» **Page excerpt**:
# Classic FM Hall of Fame



## Stoneybatter (Dec 30, 2020)

Every year Classic FM take a poll of their listeners' favourite works. This year they have collated 25 years of votes into a list of the top 300.

Obviously there's a lot of great things here. It's certainly interesting to have such a detailed popular canon.


----------



## Handelian (Nov 18, 2020)

I know people can be a bit snooty about classic FM but I enjoy it when driving or when getting the dinner. The music is constantly changing and so if you don’t care for a piece you don’t have to put up with it too long. The top 300 of course is about popularity and not necessarily about how great the music is. I mean no one would put Pachabel’s canon in their top 12 greatest works, for all its pleasantness!


----------



## Rogerx (Apr 27, 2018)

Almost every county has the same list, only others taste.


----------



## Fabulin (Jun 10, 2019)

I don't see any pattern to it. What a strange ordering


----------



## Dorsetmike (Sep 26, 2018)

» **Given information**:
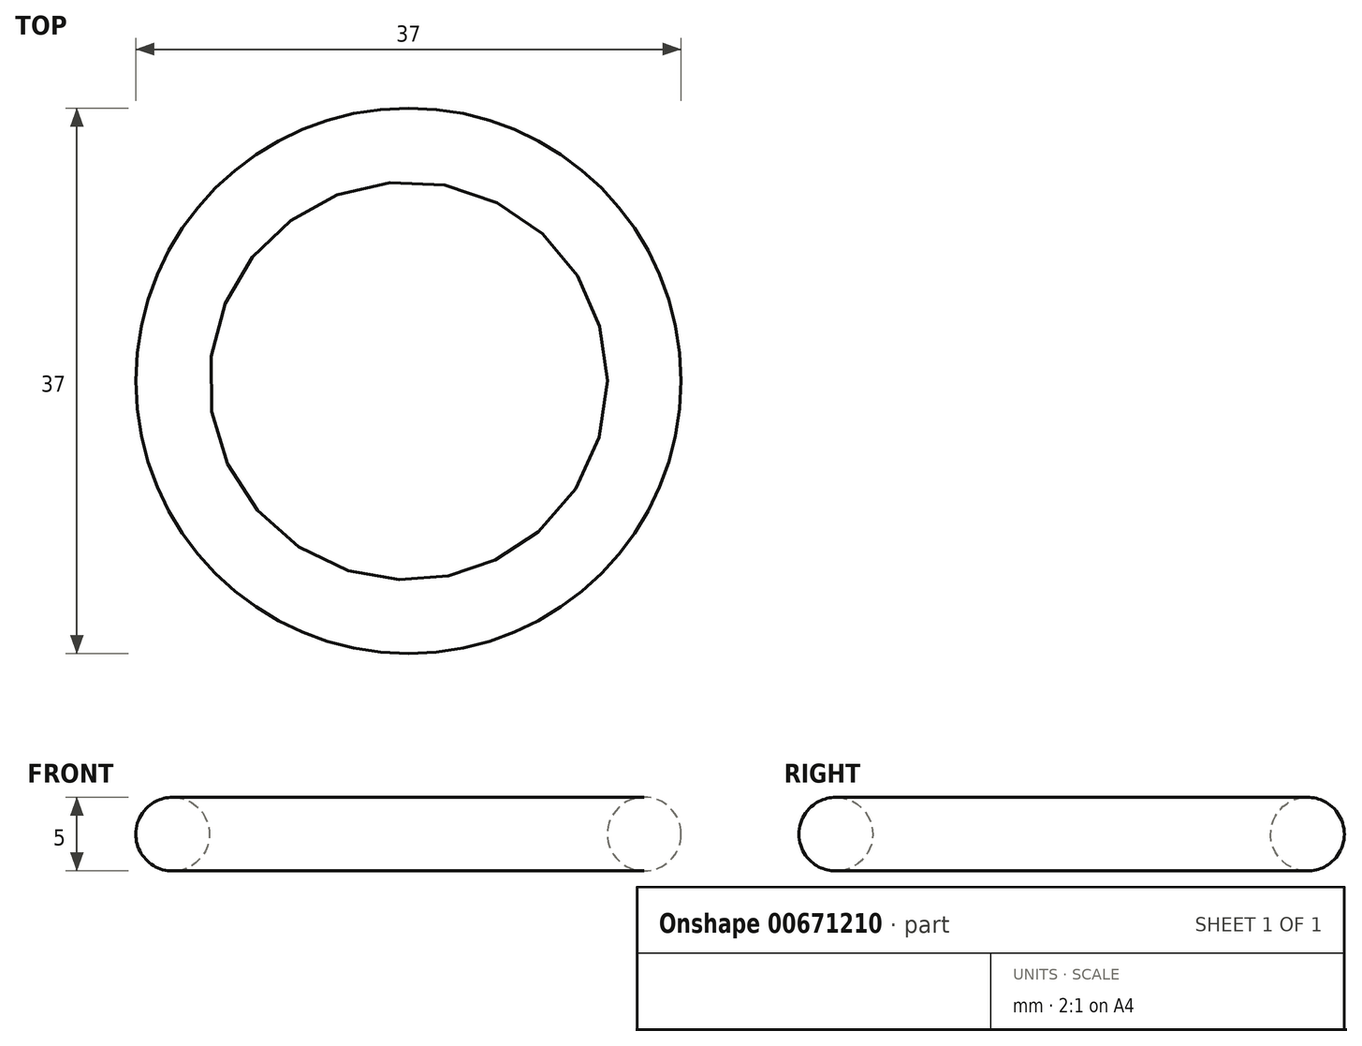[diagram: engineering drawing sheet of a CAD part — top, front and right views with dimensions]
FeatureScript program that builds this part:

» **Objective**: Transcribe the passage of the Classic FM Hall of Fame thread from "## Stoneybatter (Dec" up to and including "(Nov 18, 2020)", keeping every word and punctuation mark unchanged.

» **Solution for this exercise**:
## Stoneybatter (Dec 30, 2020)

Every year Classic FM take a poll of their listeners' favourite works. This year they have collated 25 years of votes into a list of the top 300.

Obviously there's a lot of great things here. It's certainly interesting to have such a detailed popular canon.


----------



## Handelian (Nov 18, 2020)